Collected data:
------------

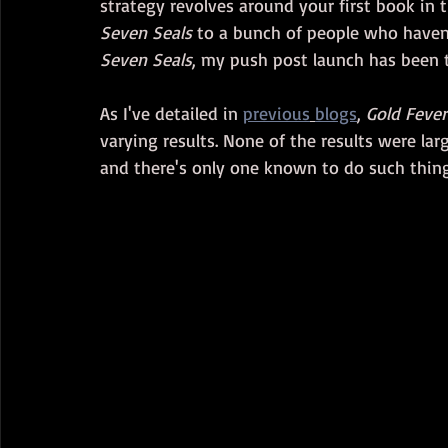
strategy revolves around your first book in t
Seven Seals
 to a bunch of people who haven
Seven Seals
, my push post launch has been t
As I've detailed in 
previous
blogs
, 
Gold Fever
varying results. None of the results were la
and there's only one known to do such thin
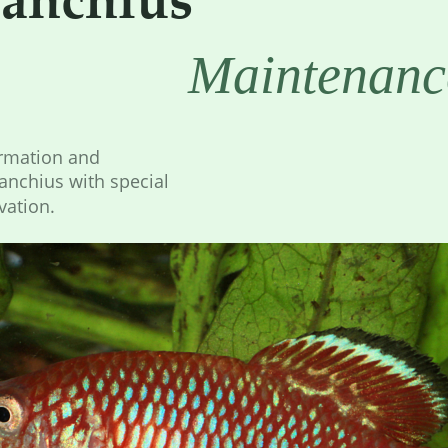
Maintenanc
ormation and 
nchius with special 
vation.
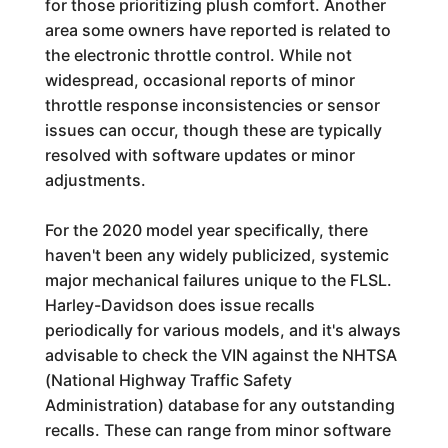
for those prioritizing plush comfort. Another
area some owners have reported is related to
the electronic throttle control. While not
widespread, occasional reports of minor
throttle response inconsistencies or sensor
issues can occur, though these are typically
resolved with software updates or minor
adjustments.
For the 2020 model year specifically, there
haven't been any widely publicized, systemic
major mechanical failures unique to the FLSL.
Harley-Davidson does issue recalls
periodically for various models, and it's always
advisable to check the VIN against the NHTSA
(National Highway Traffic Safety
Administration) database for any outstanding
recalls. These can range from minor software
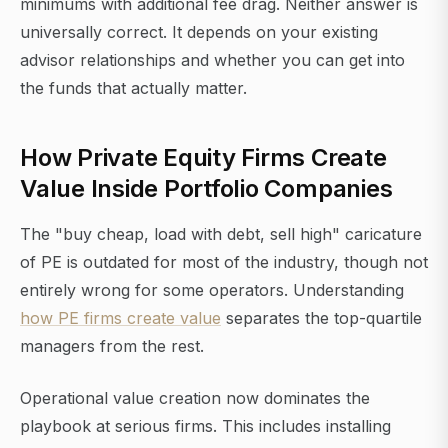
minimums with additional fee drag. Neither answer is
universally correct. It depends on your existing
advisor relationships and whether you can get into
the funds that actually matter.
How Private Equity Firms Create
Value Inside Portfolio Companies
The "buy cheap, load with debt, sell high" caricature
of PE is outdated for most of the industry, though not
entirely wrong for some operators. Understanding
how PE firms create value
separates the top-quartile
managers from the rest.
Operational value creation now dominates the
playbook at serious firms. This includes installing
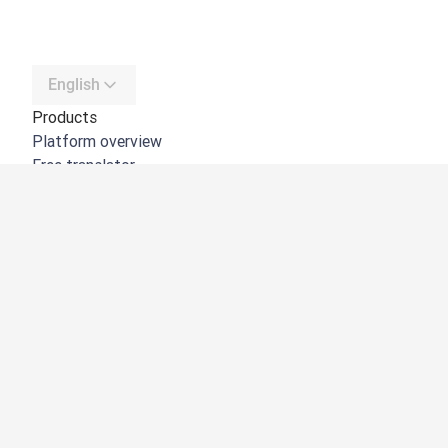
English
Products
Platform overview
Free translator
DeepL API
DeepL Write
DeepL Voice
DeepL Voice for Meetings
DeepL Voice for Conversations
Apps & Integrations
DeepL Pro
Why DeepL
Data Security
Quality
Customization Hub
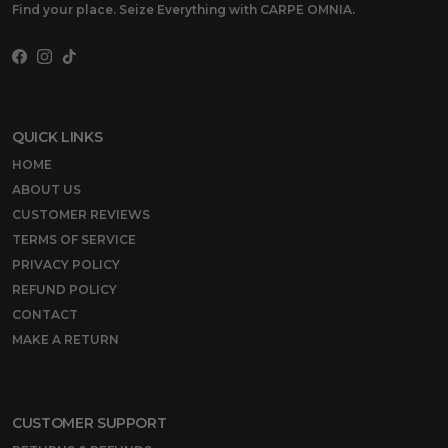
Find your place. Seize Everything with CARPE OMNIA.
Facebook
Instagram
TikTok
QUICK LINKS
HOME
ABOUT US
CUSTOMER REVIEWS
TERMS OF SERVICE
PRIVACY POLICY
REFUND POLICY
CONTACT
MAKE A RETURN
CUSTOMER SUPPORT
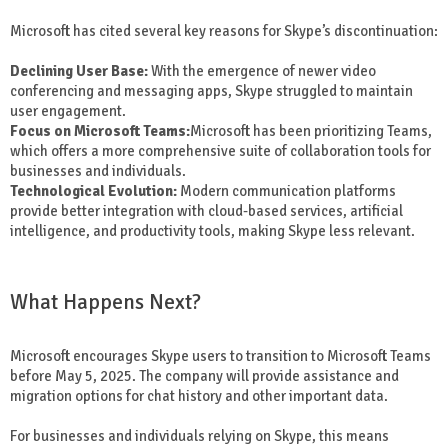
Microsoft has cited several key reasons for Skype’s discontinuation:
Declining User Base:
With the emergence of newer video
conferencing and messaging apps, Skype struggled to maintain
user engagement.
Focus on Microsoft Teams:
Microsoft has been prioritizing Teams,
which offers a more comprehensive suite of collaboration tools for
businesses and individuals.
Technological Evolution:
Modern communication platforms
provide better integration with cloud-based services, artificial
intelligence, and productivity tools, making Skype less relevant.
What Happens Next?
Microsoft encourages Skype users to transition to Microsoft Teams
before May 5, 2025. The company will provide assistance and
migration options for chat history and other important data.
For businesses and individuals relying on Skype, this means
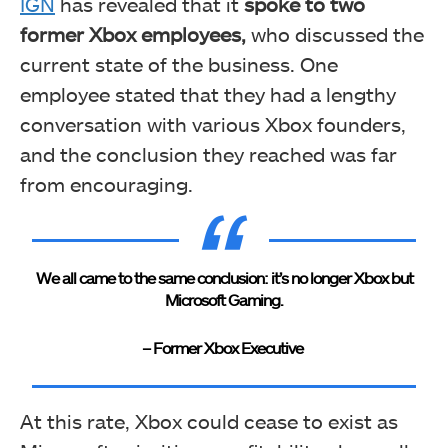
IGN
has revealed that it
spoke to two
former Xbox employees,
who discussed the
current state of the business. One
employee stated that they had a lengthy
conversation with various Xbox founders,
and the conclusion they reached was far
from encouraging.
We all came to the same conclusion: it’s no longer Xbox but
Microsoft Gaming.
– Former Xbox Executive
At this rate, Xbox could cease to exist as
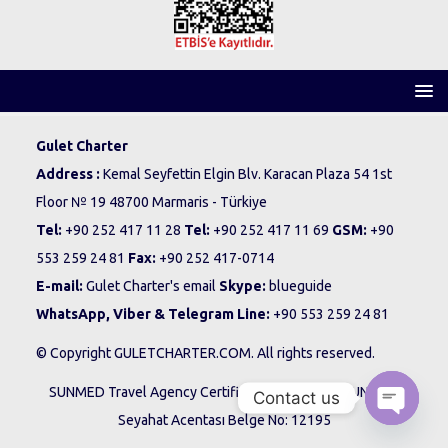
Gulet Charter
Address :
Kemal Seyfettin Elgin Blv. Karacan Plaza 54 1st
Floor № 19 48700 Marmaris - Türkiye
Tel:
+90 252 417 11 28
Tel:
+90 252 417 11 69
GSM:
+90
553 259 24 81
Fax:
+90 252 417-0714
E-mail:
Gulet Charter's email
Skype:
blueguide
WhatsApp, Viber & Telegram Line:
+90 553 259 24 81
© Copyright GULETCHARTER.COM. All rights reserved.
SUNMED Travel Agency Certificate No: 12195 - SUNMED
Contact us
Seyahat Acentası Belge No: 12195
O
p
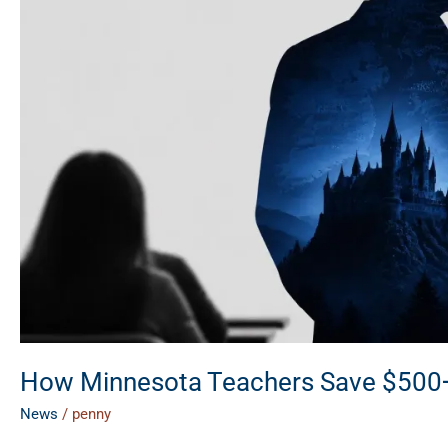
Year
on
Lifestyle
&
Travel
How Minnesota Teachers Save $500+ a
News
/
penny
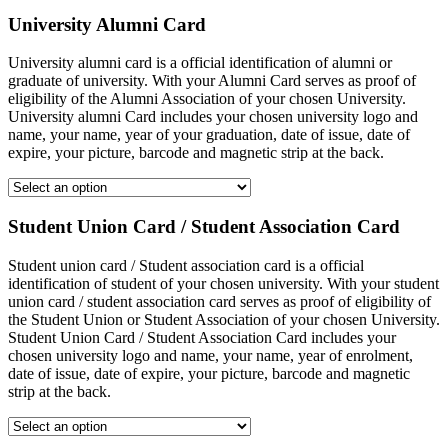
University Alumni Card
University alumni card is a official identification of alumni or
graduate of university. With your Alumni Card serves as proof of
eligibility of the Alumni Association of your chosen University.
University alumni Card includes your chosen university logo and
name, your name, year of your graduation, date of issue, date of
expire, your picture, barcode and magnetic strip at the back.
Student Union Card / Student Association Card
Student union card / Student association card is a official
identification of student of your chosen university. With your student
union card / student association card serves as proof of eligibility of
the Student Union or Student Association of your chosen University.
Student Union Card / Student Association Card includes your
chosen university logo and name, your name, year of enrolment,
date of issue, date of expire, your picture, barcode and magnetic
strip at the back.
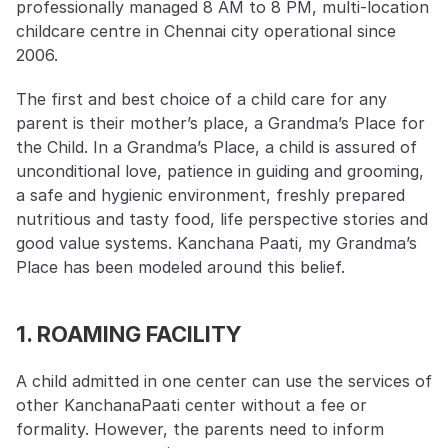
professionally managed 8 AM to 8 PM, multi-location 
childcare centre in Chennai city operational since 
2006.
The first and best choice of a child care for any 
parent is their mother’s place, a Grandma’s Place for 
the Child. In a Grandma’s Place, a child is assured of 
unconditional love, patience in guiding and grooming, 
a safe and hygienic environment, freshly prepared 
nutritious and tasty food, life perspective stories and 
good value systems. Kanchana Paati, my Grandma’s 
Place has been modeled around this belief.
1. ROAMING FACILITY
A child admitted in one center can use the services of 
other KanchanaPaati center without a fee or 
formality. However, the parents need to inform 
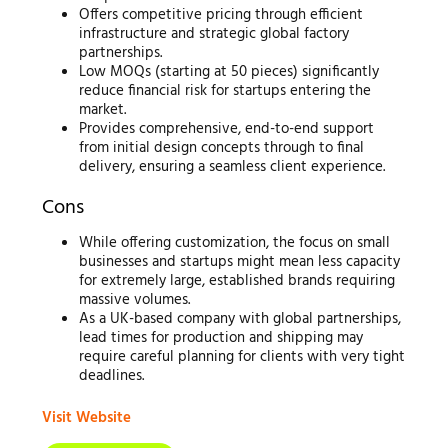
Offers competitive pricing through efficient
infrastructure and strategic global factory
partnerships.
Low MOQs (starting at 50 pieces) significantly
reduce financial risk for startups entering the
market.
Provides comprehensive, end-to-end support
from initial design concepts through to final
delivery, ensuring a seamless client experience.
Cons
While offering customization, the focus on small
businesses and startups might mean less capacity
for extremely large, established brands requiring
massive volumes.
As a UK-based company with global partnerships,
lead times for production and shipping may
require careful planning for clients with very tight
deadlines.
Visit Website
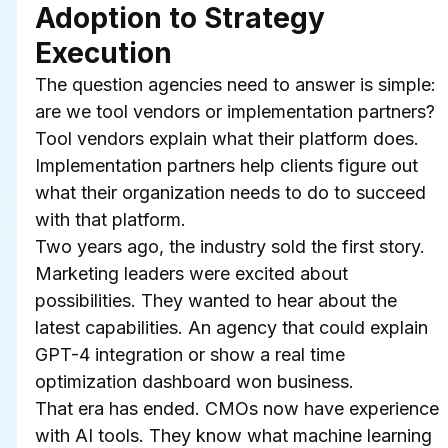
Adoption to Strategy 
Execution
The question agencies need to answer is simple: 
are we tool vendors or implementation partners?
Tool vendors explain what their platform does. 
Implementation partners help clients figure out 
what their organization needs to do to succeed 
with that platform.
Two years ago, the industry sold the first story. 
Marketing leaders were excited about 
possibilities. They wanted to hear about the 
latest capabilities. An agency that could explain 
GPT-4 integration or show a real time 
optimization dashboard won business.
That era has ended. CMOs now have experience 
with AI tools. They know what machine learning 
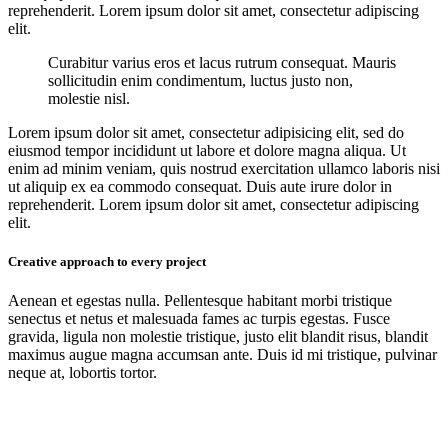
reprehenderit. Lorem ipsum dolor sit amet, consectetur adipiscing
elit.
Curabitur varius eros et lacus rutrum consequat. Mauris
sollicitudin enim condimentum, luctus justo non,
molestie nisl.
Lorem ipsum dolor sit amet, consectetur adipisicing elit, sed do
eiusmod tempor incididunt ut labore et dolore magna aliqua. Ut
enim ad minim veniam, quis nostrud exercitation ullamco laboris nisi
ut aliquip ex ea commodo consequat. Duis aute irure dolor in
reprehenderit. Lorem ipsum dolor sit amet, consectetur adipiscing
elit.
Creative approach to every project
Aenean et egestas nulla. Pellentesque habitant morbi tristique
senectus et netus et malesuada fames ac turpis egestas. Fusce
gravida, ligula non molestie tristique, justo elit blandit risus, blandit
maximus augue magna accumsan ante. Duis id mi tristique, pulvinar
neque at, lobortis tortor.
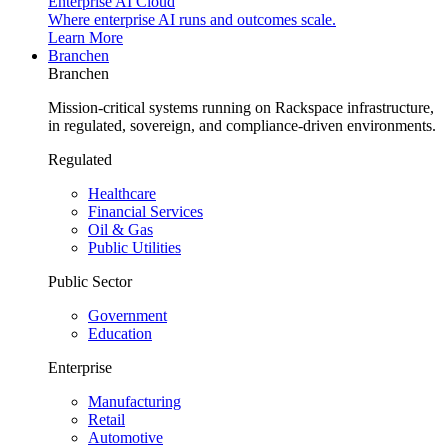
Enterprise AI Cloud
Where enterprise AI runs and outcomes scale.
Learn More
Branchen
Branchen
Mission-critical systems running on Rackspace infrastructure,
in regulated, sovereign, and compliance-driven environments.
Regulated
Healthcare
Financial Services
Oil & Gas
Public Utilities
Public Sector
Government
Education
Enterprise
Manufacturing
Retail
Automotive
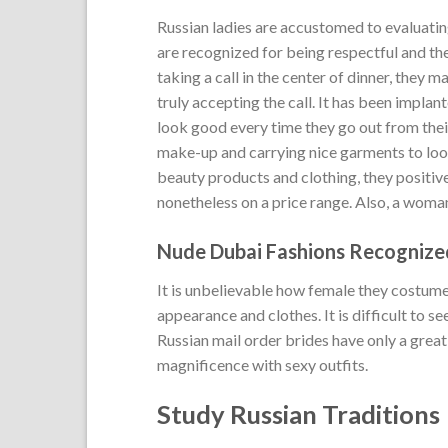
Russian ladies are accustomed to evaluati
are recognized for being respectful and the
taking a call in the center of dinner, they
truly accepting the call. It has been impla
look good every time they go out from thei
make-up and carrying nice garments to look
beauty products and clothing, they positiv
nonetheless on a price range. Also, a woma
Nude Dubai Fashions Recognize
It is unbelievable how female they costume;
appearance and clothes. It is difficult to se
Russian mail order brides have only a great
magnificence with sexy outfits.
Study Russian Traditions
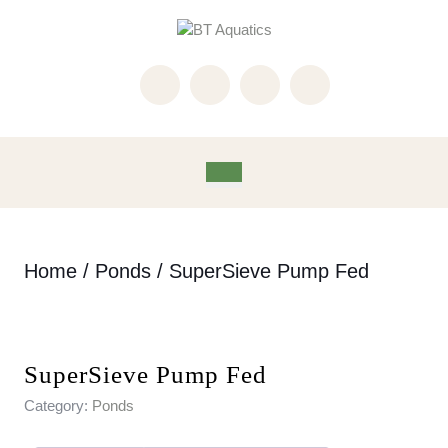
Skip
to
content
Skip
to
content
Open
Button
Home
/
Ponds
/ SuperSieve Pump Fed
SuperSieve Pump Fed
Category:
Ponds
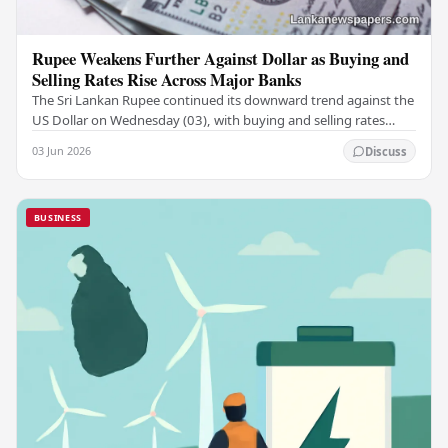
Rupee Weakens Further Against Dollar as Buying and
Selling Rates Rise Across Major Banks
The Sri Lankan Rupee continued its downward trend against the
US Dollar on Wednesday (03), with buying and selling rates
rising across several leading…
03 Jun 2026
Discuss
BUSINESS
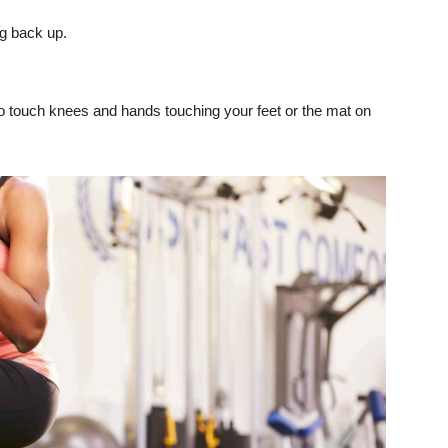
ng back up.
 to touch knees and hands touching your feet or the mat on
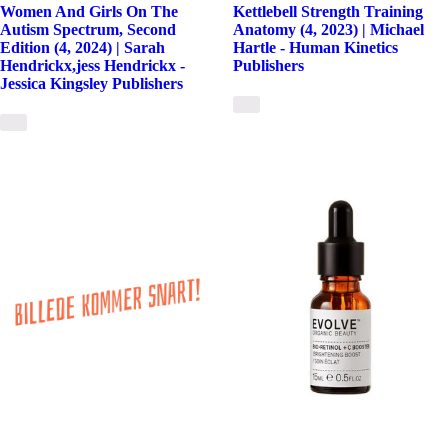
Women And Girls On The
Kettlebell Strength Training
Autism Spectrum, Second
Anatomy (4, 2023) | Michael
Edition (4, 2024) | Sarah
Hartle - Human Kinetics
Hendrickx,jess Hendrickx -
Publishers
Jessica Kingsley Publishers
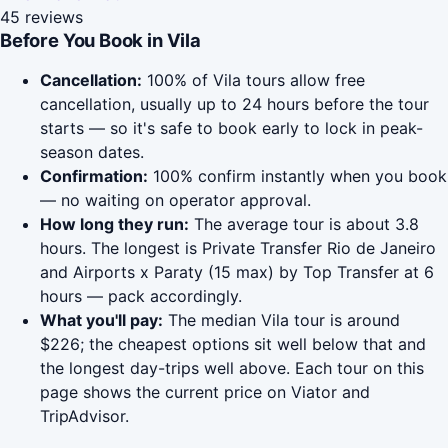
45 reviews
Before You Book in Vila
Cancellation:
100% of Vila tours allow free
cancellation, usually up to 24 hours before the tour
starts — so it's safe to book early to lock in peak-
season dates.
Confirmation:
100% confirm instantly when you book
— no waiting on operator approval.
How long they run:
The average tour is about 3.8
hours. The longest is Private Transfer Rio de Janeiro
and Airports x Paraty (15 max) by Top Transfer at 6
hours — pack accordingly.
What you'll pay:
The median Vila tour is around
$226; the cheapest options sit well below that and
the longest day-trips well above. Each tour on this
page shows the current price on Viator and
TripAdvisor.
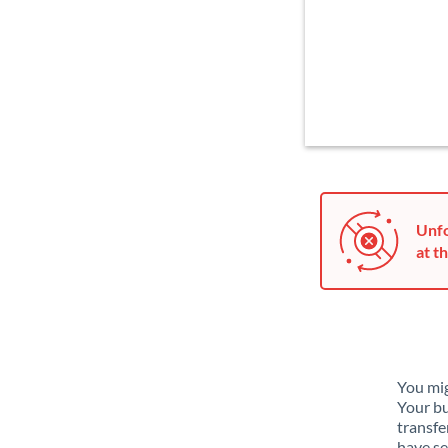
Unfo
at th
You mig
Your bu
transfe
have se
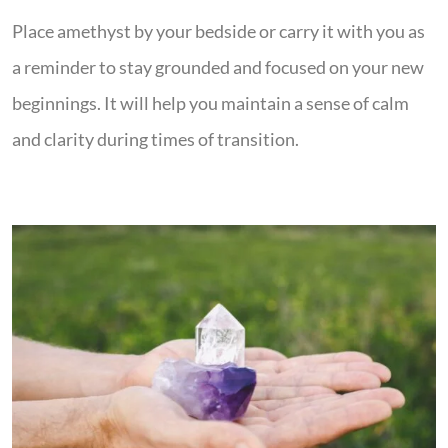
Place amethyst by your bedside or carry it with you as
a reminder to stay grounded and focused on your new
beginnings. It will help you maintain a sense of calm
and clarity during times of transition.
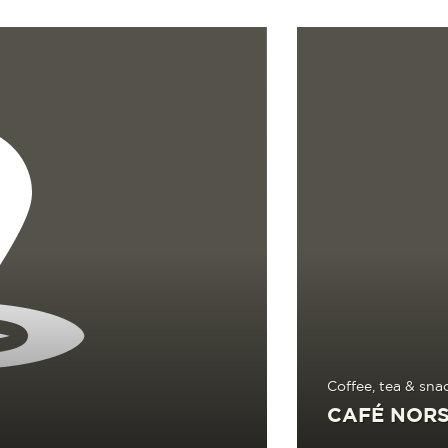
Read more
Coffee, tea & sna
CAFÉ NORS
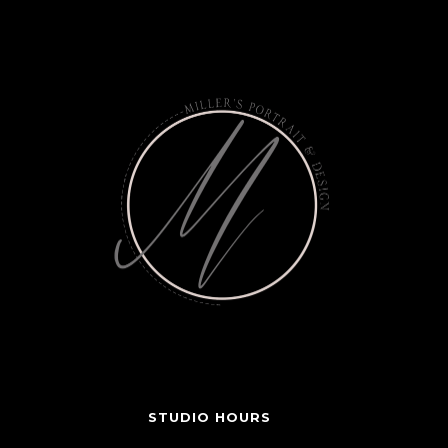
STUDIO HOURS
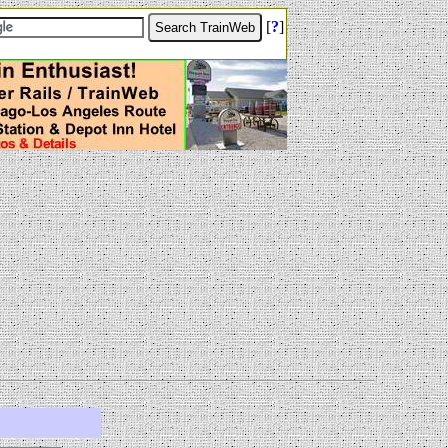
[
?
]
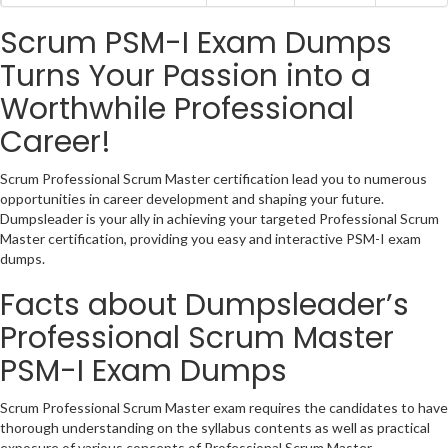
Scrum PSM-I Exam Dumps
Turns Your Passion into a
Worthwhile Professional
Career!
Scrum Professional Scrum Master certification lead you to numerous
opportunities in career development and shaping your future.
Dumpsleader is your ally in achieving your targeted Professional Scrum
Master certification, providing you easy and interactive PSM-I exam
dumps.
Facts about Dumpsleader’s
Professional Scrum Master
PSM-I Exam Dumps
Scrum Professional Scrum Master exam requires the candidates to have
thorough understanding on the syllabus contents as well as practical
exposure of various concepts of Professional Scrum Master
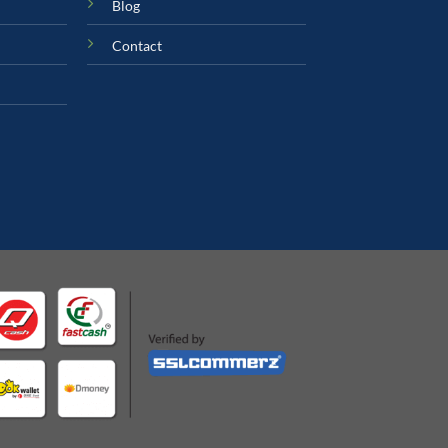
Blog
Contact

------------

Problem to work on:
Pictures aside, print exactly the lines above starting with the one containing "As I've detailed in" and going on through the one containing "Apps & Integrations".

Response to the task:
As I've detailed in 
previous
blogs
, 
Gold Fever
varying results. None of the results were la
and there's only one known to do such thin
Maintenanc
ormation and 
nchius with special 
vation.
for those prioritizing plush comfort. Another
area some owners have reported is related to
the electronic throttle control. While not
widespread, occasional reports of minor
throttle response inconsistencies or sensor
issues can occur, though these are typically
resolved with software updates or minor
adjustments.
For the 2020 model year specifically, there
haven't been any widely publicized, systemic
major mechanical failures unique to the FLSL.
Harley-Davidson does issue recalls
periodically for various models, and it's always
advisable to check the VIN against the NHTSA
(National Highway Traffic Safety
Administration) database for any outstanding
recalls. These can range from minor software
minimums with additional fee drag. Neither answer is
universally correct. It depends on your existing
advisor relationships and whether you can get into
the funds that actually matter.
How Private Equity Firms Create
Value Inside Portfolio Companies
The "buy cheap, load with debt, sell high" caricature
of PE is outdated for most of the industry, though not
entirely wrong for some operators. Understanding
how PE firms create value
separates the top-quartile
managers from the rest.
Operational value creation now dominates the
playbook at serious firms. This includes installing
English
Products
Platform overview
Free translator
DeepL API
DeepL Write
DeepL Voice
DeepL Voice for Meetings
DeepL Voice for Conversations
Apps & Integrations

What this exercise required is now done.